There are some oddities in the data. In just a quick browse I discovered a number of weird placings of constituencies – in 1956 Woolwich West appears under Newham (as there is a North Woolwich, this is just about plausible), while in 1919 Greenwich has become attached to Hammersmith – miles away with several boroughs in between. However, these may quite possibly be down to how the original documents were archived, and not a transcription error as such.

And of course the data you get out is only as accurate as the data put in. Electoral rolls can date quickly, which is one reason why they are done every year. For instance, Jesse Shephard appears twice in 1928, both registers shown as in force 15 Oct 1928 – 30 Apr 1929. He married Sep 1927, so is this the year he moved out of his parent’s house at 5 Cranleigh Road (Tottenham South)? As well as being listed there, he is also at 21 The Cambridge Road, Downhills (Tottenham North). Compiled under the old rules, I guess, as his wife is not listed with him, being ‘only’ 26 in 1928.

This is another of Ancestry’s collections from the London Metropolitan Archive. See that link for more details or go direct to the search page. Note 1 below gives more on the changes in voting eligibility.

Update

Dorset Electoral records 1839-1922‘ were also added at the same time as the London ones, but no announcement made.

Abbreviations used

Key to abbreviations used (not all years). Taken from 1928, 1935 and 1950 registers – the key can be found by going to the first page of the printed register (or a section of).

Followed by a w for Women, without for Men.

  • R – Residence qualification
  • B (or BP) – Business premises qualification
  • O – Occupation qualification
  • HO – Qualification through husband’s occupation
  • D – Qualification through wife’s/husband’s occupation

Plus:

  • N M – Naval or military voter
  • S – Service(s) voter
  • a – Absent voter
  • J – eligible as Juror
  • S J – Special Juror
  • Y (young?) – not entitled to vote until following October?
  • L “not entitled to vote in respect of that entry at Parliamentary elections”
  • LC “not entitled to vote in respect of that entry at Parliamentary elections or at elections of County Councillors”

Notes

1. Ancestry’s Electoral Register search page has some relevant details about the changes in the voting system and who was allowed to vote – scroll down underneath the search box.

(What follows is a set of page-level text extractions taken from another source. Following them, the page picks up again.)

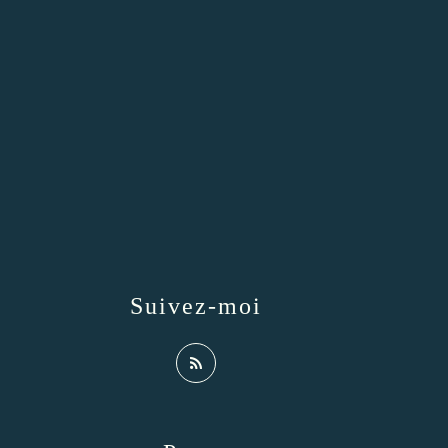
Suivez-moi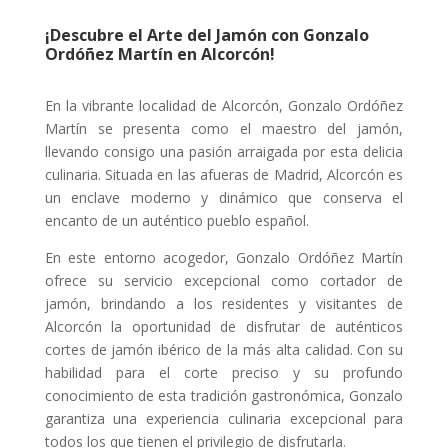
¡Descubre el Arte del Jamón con Gonzalo
Ordóñez Martín en Alcorcón!
En la vibrante localidad de Alcorcón, Gonzalo Ordóñez
Martín se presenta como el maestro del jamón,
llevando consigo una pasión arraigada por esta delicia
culinaria. Situada en las afueras de Madrid, Alcorcón es
un enclave moderno y dinámico que conserva el
encanto de un auténtico pueblo español.
En este entorno acogedor, Gonzalo Ordóñez Martín
ofrece su servicio excepcional como cortador de
jamón, brindando a los residentes y visitantes de
Alcorcón la oportunidad de disfrutar de auténticos
cortes de jamón ibérico de la más alta calidad. Con su
habilidad para el corte preciso y su profundo
conocimiento de esta tradición gastronómica, Gonzalo
garantiza una experiencia culinaria excepcional para
todos los que tienen el privilegio de disfrutarla.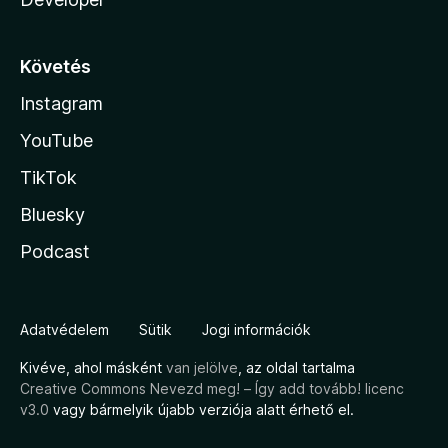
Követés
Instagram
YouTube
TikTok
Bluesky
Podcast
Adatvédelem
Sütik
Jogi információk
Kivéve, ahol másként
van jelölve
, az oldal tartalma
Creative Commons Nevezd meg! – Így add tovább! licenc
v3.0
vagy bármelyik újabb verziója alatt érhető el.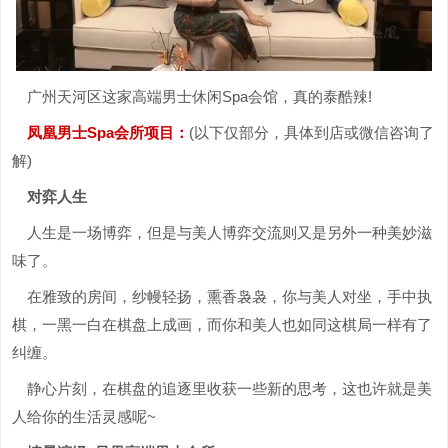
广州天河区这家高端男士休闲Spa会馆，真的泰酷辣!
凤凰男士Spa会所项目：
(以下仅部分，具体到店或微信咨询了
解)
对弈人生
人生是一场博弈，但是与美人博弈交流则又是另外一种美妙滋
味了。
在雅致的房间，纱幔轻扬，熏香袅袅，你与美人对坐，手中执
棋，一黑一白在棋盘上成画，而你和美人也如同这棋局一样有了
纠缠。
静心片刻，在棋盘的追逐里收获一些新的思考，这也许就是美
人给你的生活灵感呢~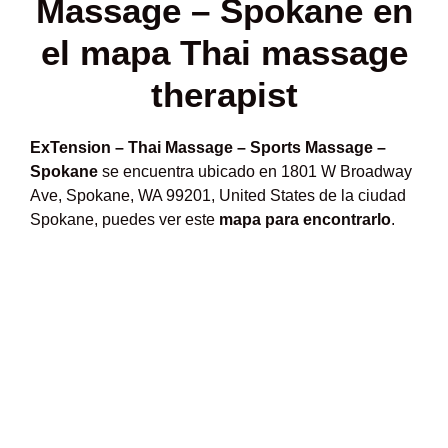
Massage – Spokane en
el mapa Thai massage
therapist
ExTension – Thai Massage – Sports Massage –
Spokane
se encuentra ubicado en 1801 W Broadway
Ave, Spokane, WA 99201, United States de la ciudad
Spokane, puedes ver este
mapa para encontrarlo
.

Key dates in women winning the vote from UK Parliament website:

1918 The Representation of the People Act is passed on 6 February giving women the vote provided they are aged over 30 and either they, or their husband, meet a property qualification. 8.5 million women eligible  to vote at the general election on 14 December. The higher age was justified on the basis that otherwise women would be in the majority, due to the huge loss of men in the first world war.

1928 (2nd July) The Equal Franchise Act is passed giving women equal voting rights with men. All women aged over 21 can now vote in elections, with 30 May 1929 the first general election this applies to.

The 1918 Act also abolished almost all property qualifications for men, reduces the time that voters must live in the same place from one year to six months and brought in the annual electoral register. A later law in 1918 allowed women to become Members of Parliament.

And from National Archives Human Rights timeline,

The 1869 Municipal Franchise Act gave the vote to some women rate-payers in local elections. The 1888 County Council Act also gave women the vote at county and borough council elections. However, they could not serve as members. This right was not granted until 1907.

Further notes on electoral reform from Citizenship Foundation:

1872 The secret ballot is introduced.

1884 Third Reform Act – Most British men above the age of 21 are allowed to vote as long as they have lived in the same place for a year.

And finally, London Metropolitan Archives (the source of the records on Ancestry) should have an information leaflet on the electoral registers with fuller details.